## Items from a dataset

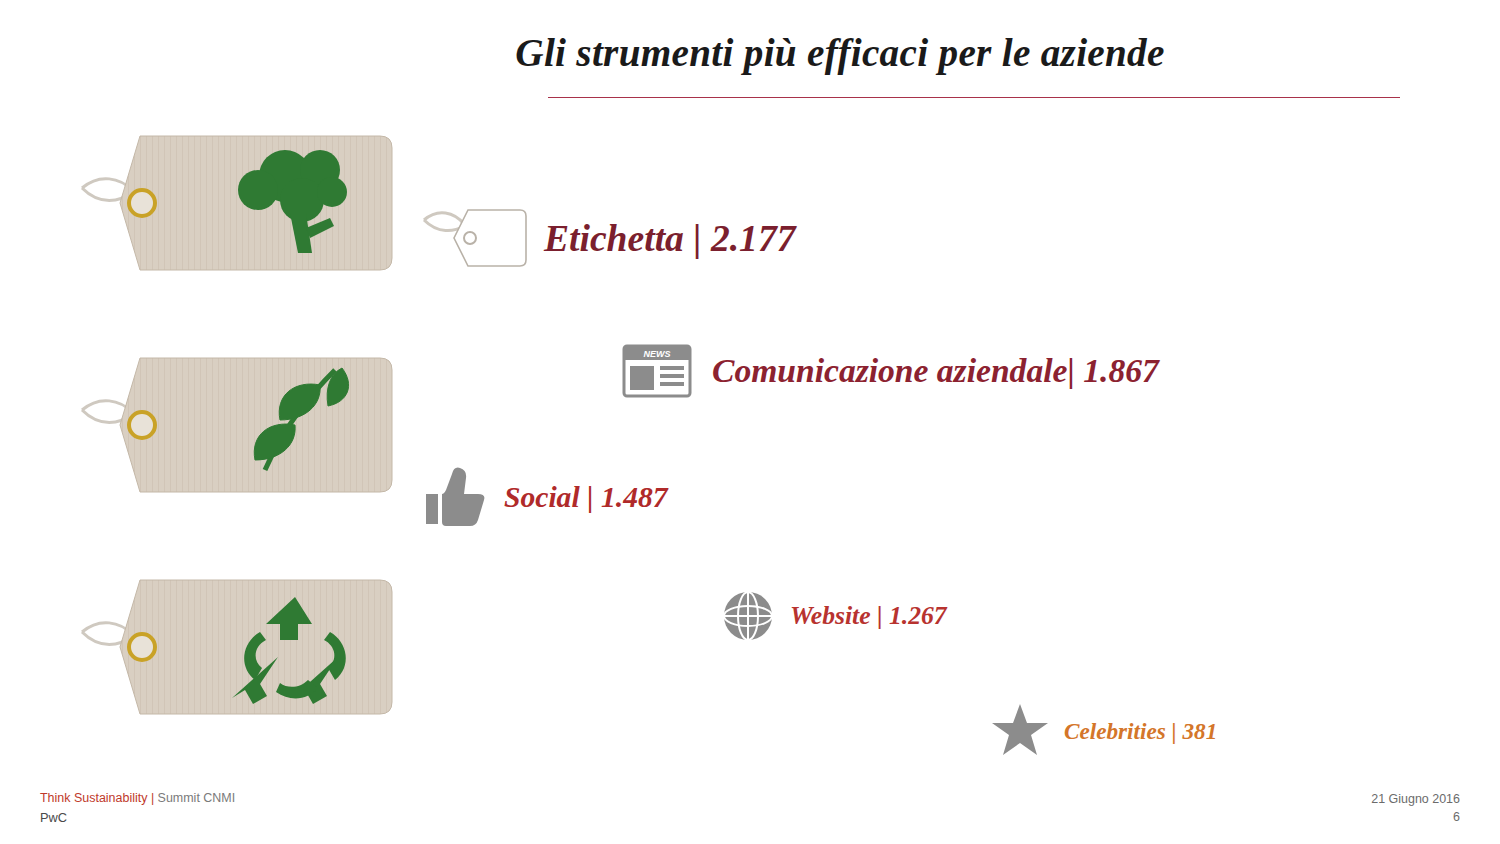Gli strumenti più efficaci per le aziende
Etichetta | 2.177
NEWS Comunicazione aziendale| 1.867
Social | 1.487
Website | 1.267
Celebrities | 381
Think Sustainability | Summit CNMI
PwC
21 Giugno 2016
6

## WHAT IS BEING ASKED
Only the pictures stay out; the rest of the entries above must be written out exactly.

## RESPONSE TO THE EXERCISE
Gli strumenti più efficaci per le aziende
Etichetta | 2.177
NEWS Comunicazione aziendale| 1.867
Social | 1.487
Website | 1.267
Celebrities | 381
Think Sustainability | Summit CNMI
PwC
21 Giugno 2016
6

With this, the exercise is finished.